Mies van der Rohe’s Restored Tugendhat Villa, A Bauhaus Icon and One-Time Nazi Outpost, Reopens to the Public

 Mies van der Rohe’s Restored Tugendhat Villa, A Bauhaus Icon and One-Time Nazi Outpost, Reopens to the Public
"Villa Tugendhat," designed by Ludwig Mies van der Rohe
(Courtesy Brno City Museum)

After a Nazi occupation, a stint as a stable for the Russian Army's horses, and a two-year, $9 million renovation, Ludwig Mies van der Rohe’s Bauhaus masterpiece, the Villa Tugendhat in Brno, Czech Republic, has been restored to its original shining, minimalist glory, and is now ready for the public.

The minimalist gem has had a long and tumultuous history, having served almost as a model, in miniature, of the events that shaped the Czech Republic. Van der Rohe built the house in 1930 for Jewish industrialists Fritz and Grete Tugendhat. The wealthy couple gave van der Rohe the freedom to exercise his “less is more” aesthetic: a simple and clean white exterior, and a flat roof supported by an iron framework rather than walls, which allowed him to wrap the exterior in glass. The vast, 2,691-square-foot interior, is interrupted by very few wass and filled instead with natural light streaming in from the floor-to-ceiling windows that look out towards Brno castle.  It's filled with furniture designed by van der Rohe, and features a beautiful honey-coloured onyx wall that changes from orange to dark red as the setting sun moves across it.

Unfortunately the Tugendhats were only able to live in that Bauhaus paradise for eight years before having to flee the country during World War II. The Tugendhats never returned to their home, which passed through the hands of the Nazis, who used it as Gestapo headquarters, and then later the Red Army, which used it as a horse stable. It later served as a dance school, a rehabilitation center, and the venue for 1992 negotiations between Vaclav Klaus and Vladimir Meciar, the Czech and Slovak prime ministers, respectively, before UNESCO added the buildng to its list of World Heritage sites in 2001.

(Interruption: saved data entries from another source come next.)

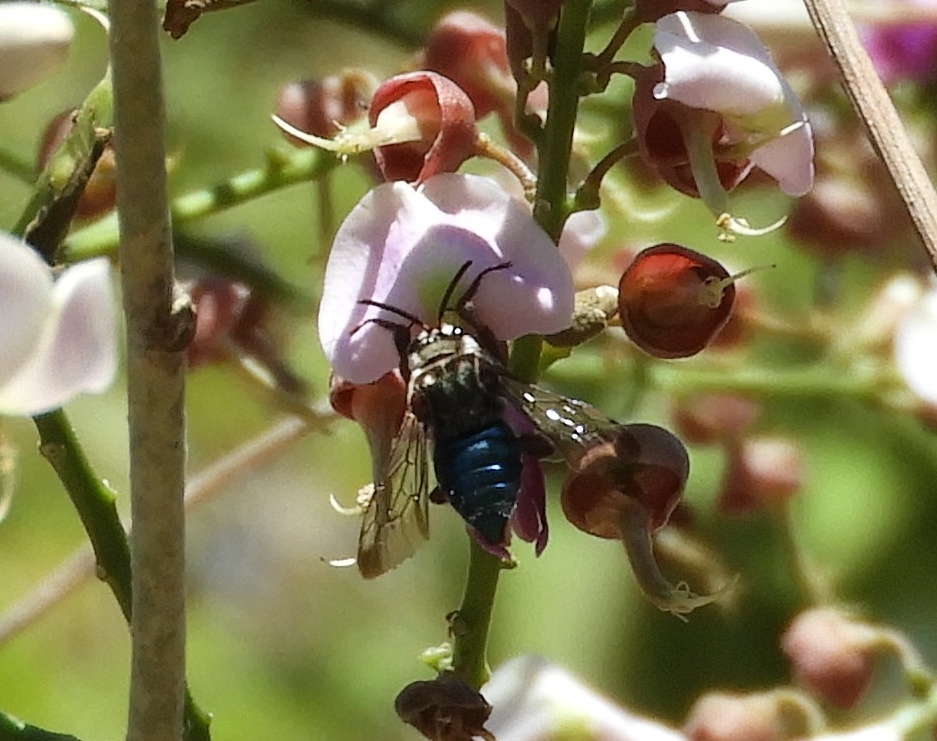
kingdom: Animalia
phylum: Arthropoda
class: Insecta
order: Hymenoptera
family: Apidae
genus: Mesoplia
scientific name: Mesoplia
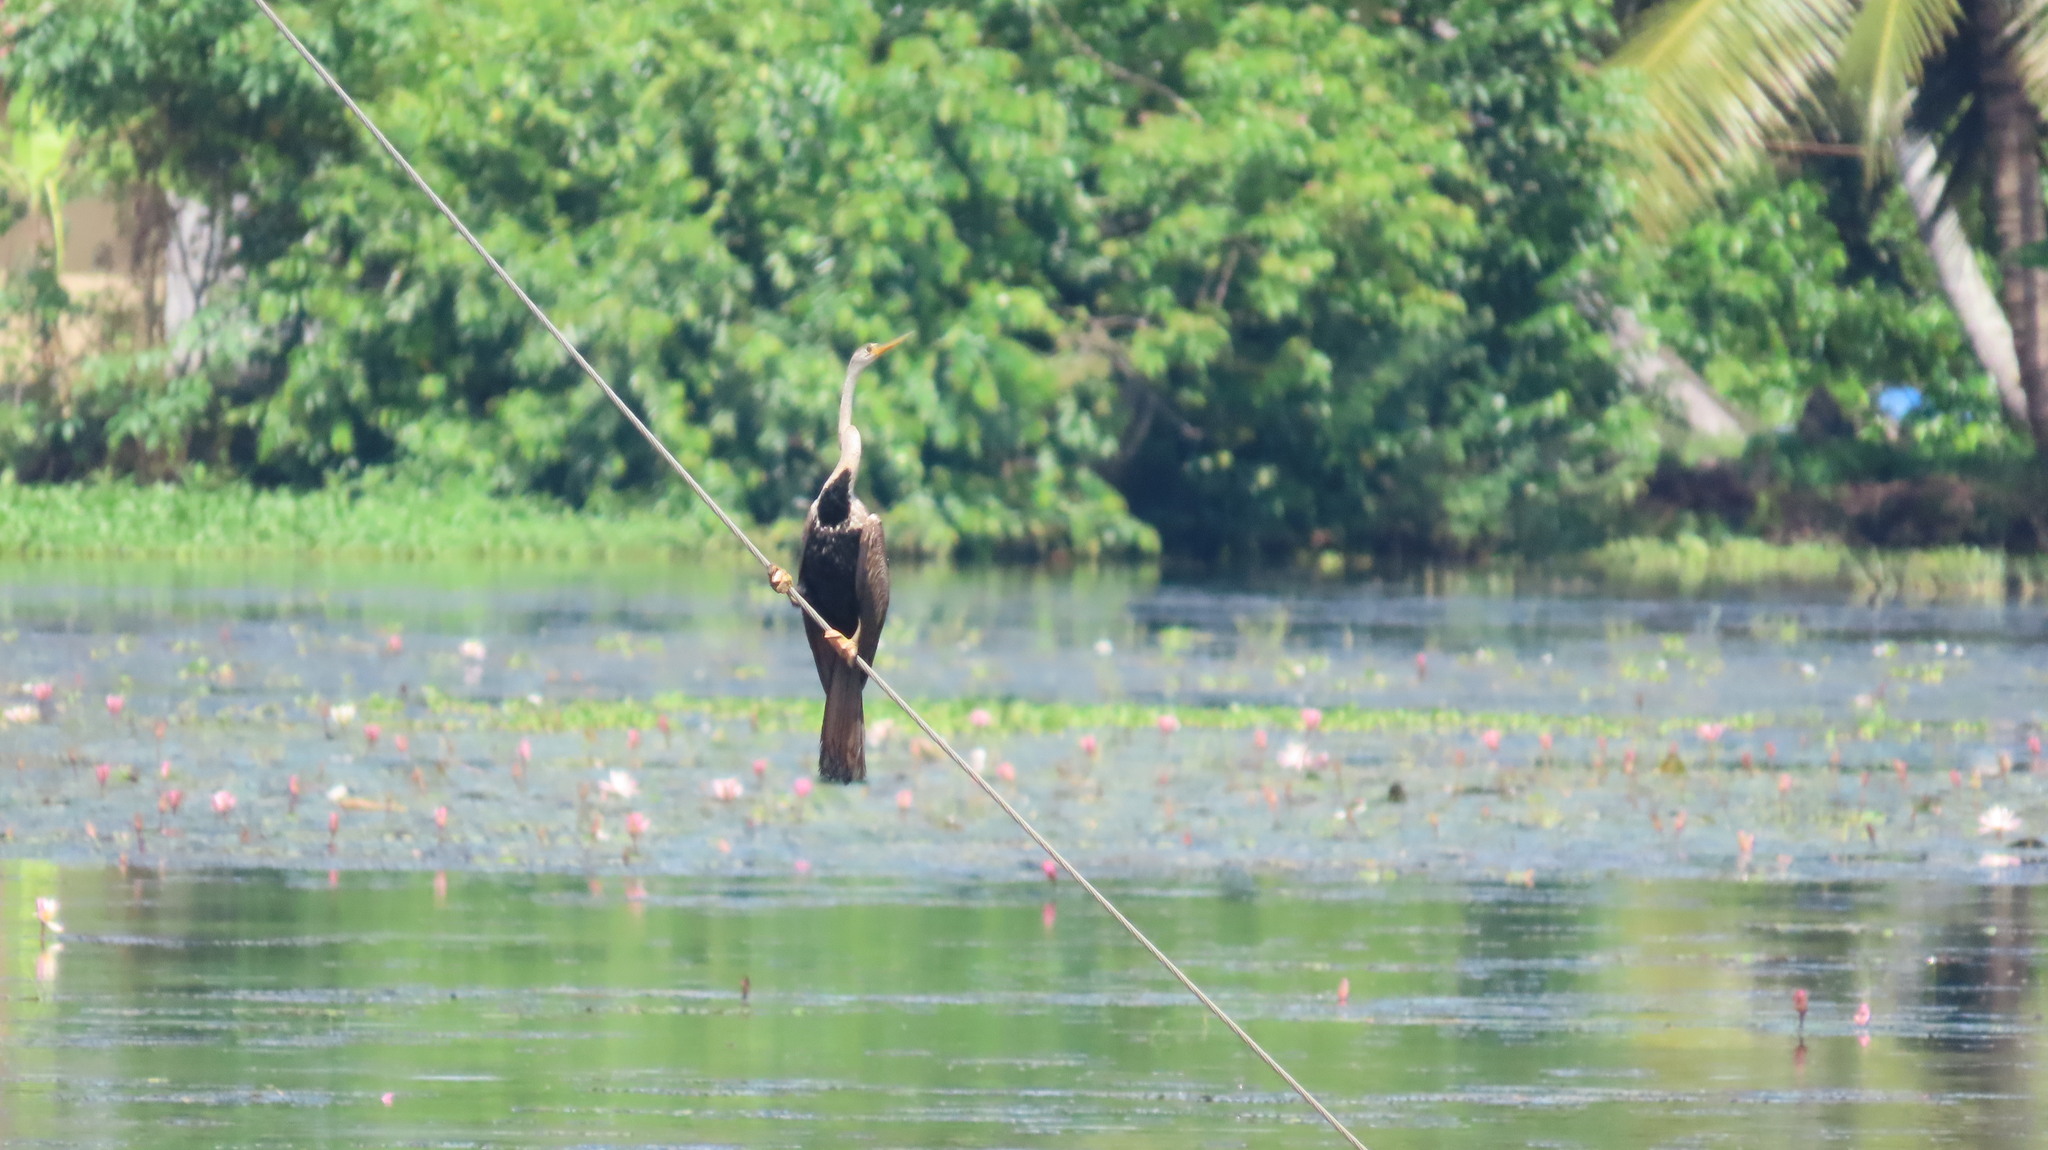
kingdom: Animalia
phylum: Chordata
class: Aves
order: Suliformes
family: Anhingidae
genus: Anhinga
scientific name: Anhinga melanogaster
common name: Oriental darter
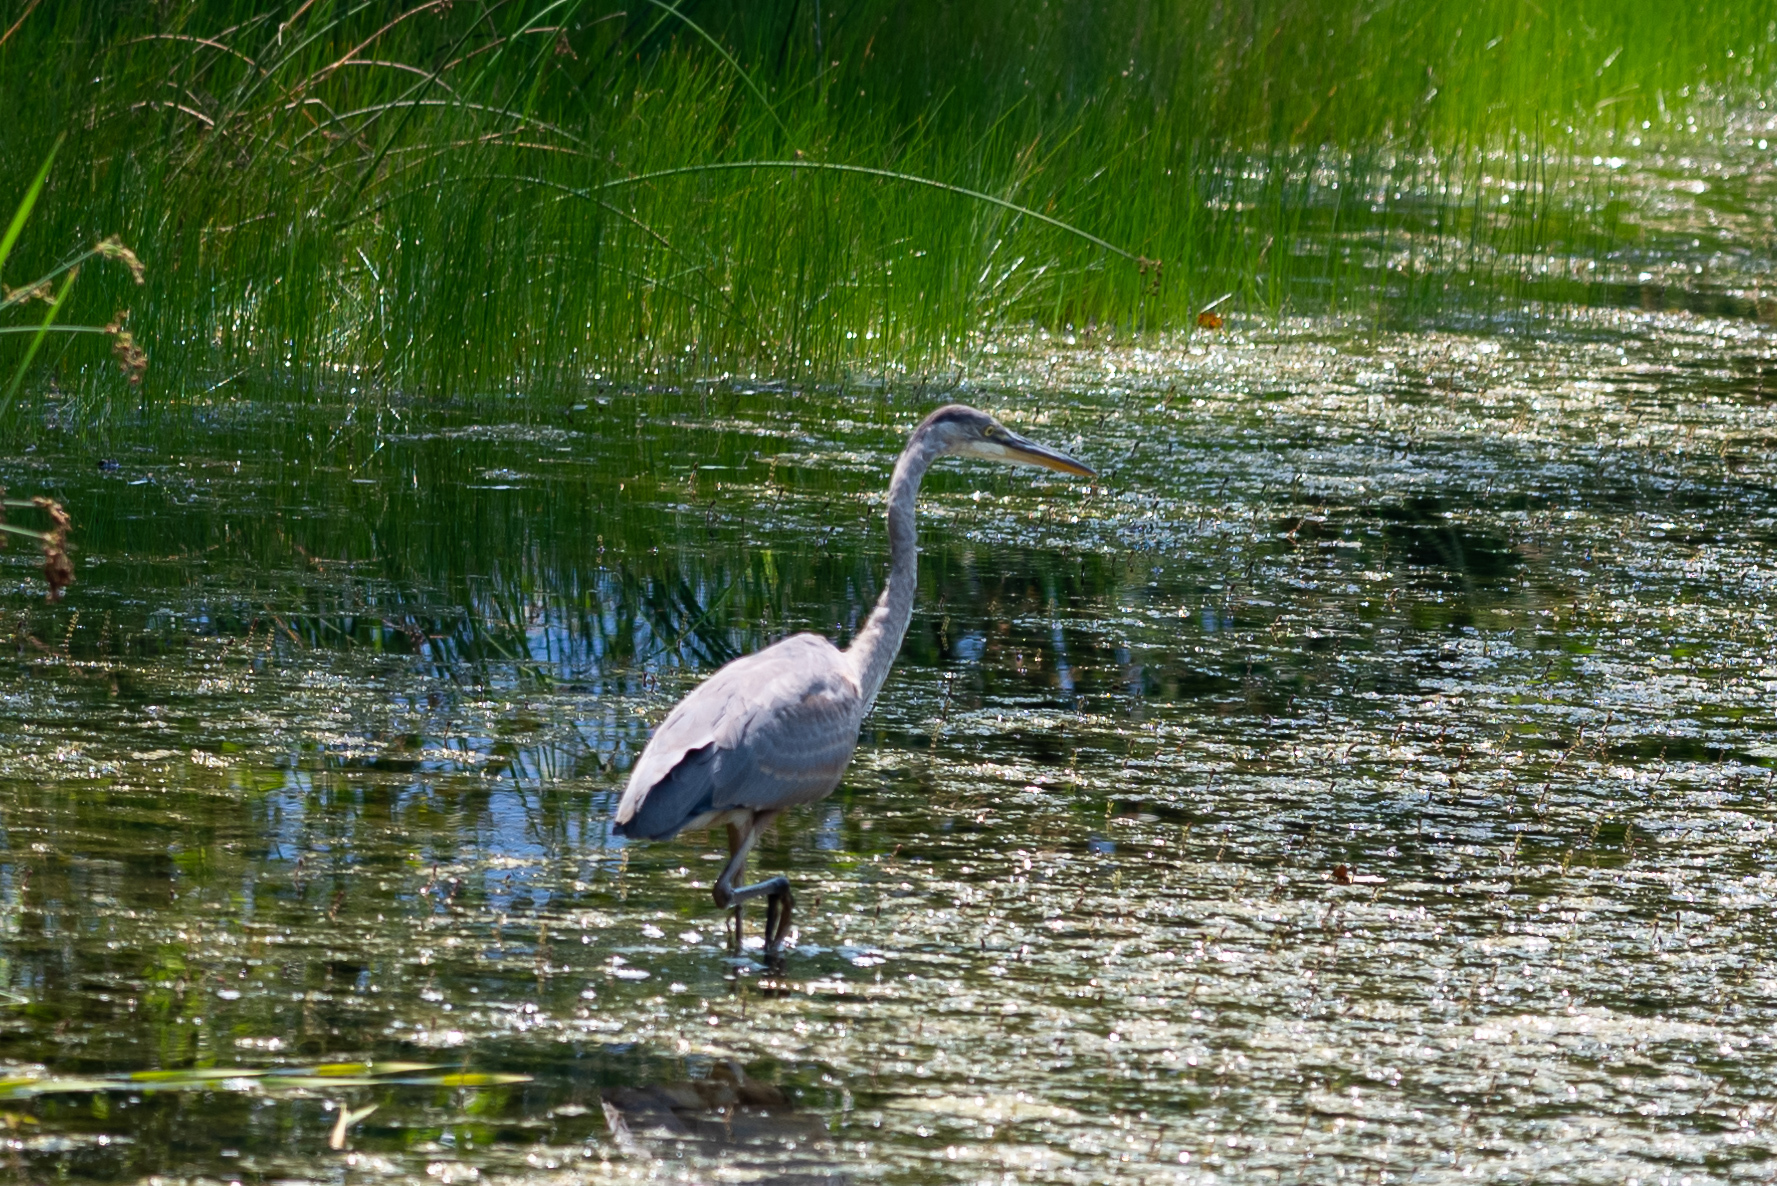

The resulting disrepair has been corrected over a two-year process involving $9 million and a few strokes of good luck. An original bathtub that had gone missing in the 1940s was found in a home nearby, while the original German company that provided the floor's white linoleum in the '3os was tapped for the project once again. An estimated 80 percent of van der Rohe's original villa remains, making it one of his most authentic remaining works in Europe. Villa Tugendhat opens to the public on March 6.